Update Bunge (BG)

10/29/2009 8:30 am EST

Focus: STOCKS

Jim Jubak

Founder and Editor, JubakPicks.com

On October 22 Bunge (BG) reported disappointing revenue for the third quarter of 2009, missing Wall Street estimates by $900 million. And then the company guided Wall Street to expect earnings of just $3.10 to $3.50 for the full 2009 year instead of the $4.69 analysts had projected

Clearly Bunge hasn’t yet seen a turnaround in its markets.

The big problem seems to be fertilizer. Not only are demand down and price—as they are for all of the world’s fertilizer makers—but Bunge is still working through its inventory of higher priced raw materials. That last problem should be solved by December when, if the company is right about its sales projections, it will have worked through higher cost inventory and have brought costs in line with current market prices.

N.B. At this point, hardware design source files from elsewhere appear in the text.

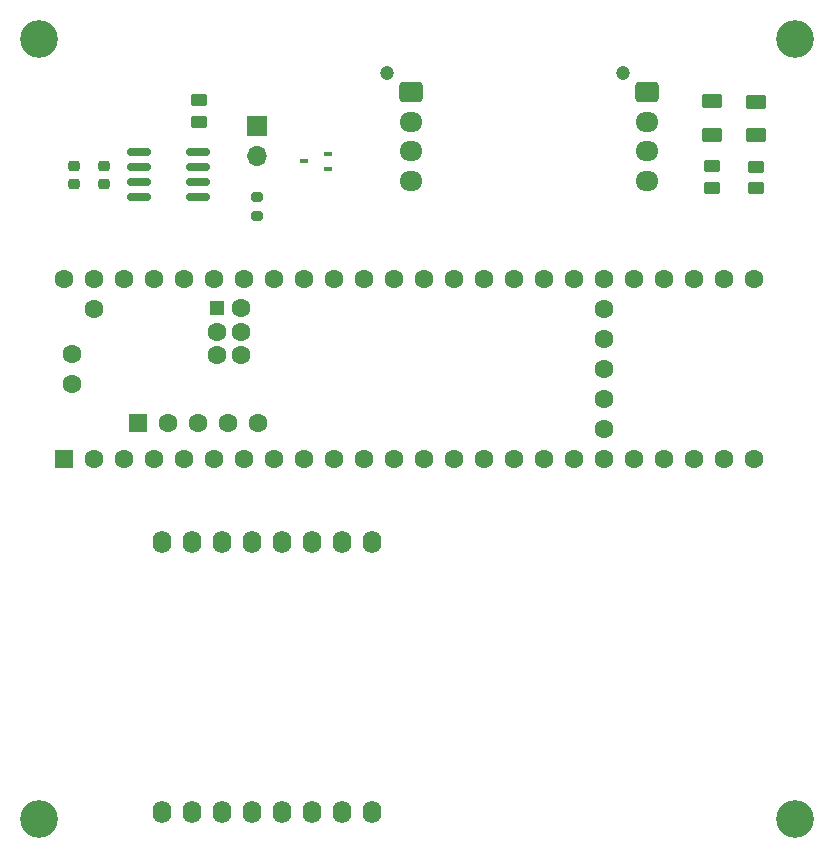
<source format=gbr>
G04 #@! TF.GenerationSoftware,KiCad,Pcbnew,7.0.8*
G04 #@! TF.CreationDate,2024-01-22T06:11:39-07:00*
G04 #@! TF.ProjectId,telemetry,74656c65-6d65-4747-9279-2e6b69636164,v1*
G04 #@! TF.SameCoordinates,Original*
G04 #@! TF.FileFunction,Soldermask,Top*
G04 #@! TF.FilePolarity,Negative*
%FSLAX46Y46*%
G04 Gerber Fmt 4.6, Leading zero omitted, Abs format (unit mm)*
G04 Created by KiCad (PCBNEW 7.0.8) date 2024-01-22 06:11:39*
%MOMM*%
%LPD*%
G01*
G04 APERTURE LIST*
G04 Aperture macros list*
%AMRoundRect*
0 Rectangle with rounded corners*
0 $1 Rounding radius*
0 $2 $3 $4 $5 $6 $7 $8 $9 X,Y pos of 4 corners*
0 Add a 4 corners polygon primitive as box body*
4,1,4,$2,$3,$4,$5,$6,$7,$8,$9,$2,$3,0*
0 Add four circle primitives for the rounded corners*
1,1,$1+$1,$2,$3*
1,1,$1+$1,$4,$5*
1,1,$1+$1,$6,$7*
1,1,$1+$1,$8,$9*
0 Add four rect primitives between the rounded corners*
20,1,$1+$1,$2,$3,$4,$5,0*
20,1,$1+$1,$4,$5,$6,$7,0*
20,1,$1+$1,$6,$7,$8,$9,0*
20,1,$1+$1,$8,$9,$2,$3,0*%
G04 Aperture macros list end*
%ADD10RoundRect,0.225000X0.250000X-0.225000X0.250000X0.225000X-0.250000X0.225000X-0.250000X-0.225000X0*%
%ADD11C,3.200000*%
%ADD12RoundRect,0.250000X-0.625000X0.375000X-0.625000X-0.375000X0.625000X-0.375000X0.625000X0.375000X0*%
%ADD13RoundRect,0.250000X0.450000X-0.262500X0.450000X0.262500X-0.450000X0.262500X-0.450000X-0.262500X0*%
%ADD14C,1.200000*%
%ADD15RoundRect,0.250000X-0.725000X0.600000X-0.725000X-0.600000X0.725000X-0.600000X0.725000X0.600000X0*%
%ADD16O,1.950000X1.700000*%
%ADD17RoundRect,0.150000X-0.825000X-0.150000X0.825000X-0.150000X0.825000X0.150000X-0.825000X0.150000X0*%
%ADD18R,0.700000X0.450000*%
%ADD19R,1.700000X1.700000*%
%ADD20O,1.700000X1.700000*%
%ADD21RoundRect,0.250000X-0.450000X0.262500X-0.450000X-0.262500X0.450000X-0.262500X0.450000X0.262500X0*%
%ADD22RoundRect,0.200000X-0.275000X0.200000X-0.275000X-0.200000X0.275000X-0.200000X0.275000X0.200000X0*%
%ADD23O,1.600000X1.900000*%
%ADD24R,1.600000X1.600000*%
%ADD25C,1.600000*%
%ADD26R,1.300000X1.300000*%
G04 APERTURE END LIST*
D10*
X112510000Y-75275000D03*
X112510000Y-73725000D03*
D11*
X171000000Y-129000000D03*
D12*
X164000000Y-68277500D03*
X164000000Y-71077500D03*
D13*
X164000000Y-75600000D03*
X164000000Y-73775000D03*
D14*
X156500000Y-65900000D03*
D15*
X158500000Y-67500000D03*
D16*
X158500000Y-70000000D03*
X158500000Y-72500000D03*
X158500000Y-75000000D03*
D17*
X115525000Y-72595000D03*
X115525000Y-73865000D03*
X115525000Y-75135000D03*
X115525000Y-76405000D03*
X120475000Y-76405000D03*
X120475000Y-75135000D03*
X120475000Y-73865000D03*
X120475000Y-72595000D03*
D13*
X167700000Y-75612500D03*
X167700000Y-73787500D03*
D11*
X107000000Y-63000000D03*
D14*
X136500000Y-65900000D03*
D15*
X138500000Y-67500000D03*
D16*
X138500000Y-70000000D03*
X138500000Y-72500000D03*
X138500000Y-75000000D03*
D18*
X131500000Y-74010000D03*
X131500000Y-72710000D03*
X129500000Y-73360000D03*
D10*
X110000000Y-75275000D03*
X110000000Y-73725000D03*
D19*
X125500000Y-70360000D03*
D20*
X125500000Y-72900000D03*
D21*
X120600000Y-68187500D03*
X120600000Y-70012500D03*
D11*
X171000000Y-63000000D03*
D12*
X167700000Y-68300000D03*
X167700000Y-71100000D03*
D11*
X107000000Y-129000000D03*
D22*
X125500000Y-76360000D03*
X125500000Y-78010000D03*
D23*
X135247500Y-105570000D03*
X132707500Y-105570000D03*
X130167500Y-105570000D03*
X127627500Y-105570000D03*
X125087500Y-105570000D03*
X122547500Y-105570000D03*
X120007500Y-105570000D03*
X117467500Y-105570000D03*
X117467500Y-128430000D03*
X120007500Y-128430000D03*
X122547500Y-128430000D03*
X125087500Y-128430000D03*
X127627500Y-128430000D03*
X130167500Y-128430000D03*
X132707500Y-128430000D03*
X135247500Y-128430000D03*
D24*
X109125000Y-98580000D03*
D25*
X111665000Y-98580000D03*
X114205000Y-98580000D03*
X116745000Y-98580000D03*
X119285000Y-98580000D03*
X121825000Y-98580000D03*
X124365000Y-98580000D03*
X126905000Y-98580000D03*
X129445000Y-98580000D03*
X131985000Y-98580000D03*
X134525000Y-98580000D03*
X137065000Y-98580000D03*
X139605000Y-98580000D03*
X142145000Y-98580000D03*
X144685000Y-98580000D03*
X147225000Y-98580000D03*
X149765000Y-98580000D03*
X152305000Y-98580000D03*
X154845000Y-98580000D03*
X157385000Y-98580000D03*
X159925000Y-98580000D03*
X162465000Y-98580000D03*
X165005000Y-98580000D03*
X167545000Y-98580000D03*
X167545000Y-83340000D03*
X165005000Y-83340000D03*
X162465000Y-83340000D03*
X159925000Y-83340000D03*
X157385000Y-83340000D03*
X154845000Y-83340000D03*
X152305000Y-83340000D03*
X149765000Y-83340000D03*
X147225000Y-83340000D03*
X144685000Y-83340000D03*
X142145000Y-83340000D03*
X139605000Y-83340000D03*
X137065000Y-83340000D03*
X134525000Y-83340000D03*
X131985000Y-83340000D03*
X129445000Y-83340000D03*
X126905000Y-83340000D03*
X124365000Y-83340000D03*
X121825000Y-83340000D03*
X119285000Y-83340000D03*
X116745000Y-83340000D03*
X114205000Y-83340000D03*
X111665000Y-83340000D03*
X109125000Y-83340000D03*
X111665000Y-85880000D03*
X154845000Y-96040000D03*
X154845000Y-93500000D03*
X154845000Y-90960000D03*
X154845000Y-88420000D03*
X154845000Y-85880000D03*
D24*
X115424200Y-95529200D03*
D25*
X117964200Y-95529200D03*
X120504200Y-95529200D03*
X123044200Y-95529200D03*
X125584200Y-95529200D03*
D26*
X122095000Y-85778400D03*
D25*
X122095000Y-87778400D03*
X122095000Y-89778400D03*
X124095000Y-89778400D03*
X124095000Y-87778400D03*
X124095000Y-85778400D03*
X109855000Y-89690000D03*
X109855000Y-92230000D03*
M02*

</source>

The company’s soy bean processing and edible oils businesses, however, produced a strong quarter that cancelled out some of the problems in the fertilizer segment. Looking forward, the company expects that a big harvest in North America plus a rebound in South American supply will give the company big crops to process at healthy margins since Argentina, which is expected to recover from 2009’s drought to produce a large crop in 2010, is low cost base of operations for Bunge.

Unfortunately, I expect that the weak third quarter earnings and the reduced guidance for the rest of 2009 will have a negative effect lasting more than a few days. On October 22, based on those weak results, Standard & Poor’s put the company’s corporate credit rating on watch with negative implications. The company’s $4.1 billion in debt is currently rated BBB-. The action by S&P isn’t a guarantee that the company will get downgraded but it is enough to make investors worry.

That’s never good for a stock’s price.

Full disclosure: I do not own or control shares of any stock mentioned in this post.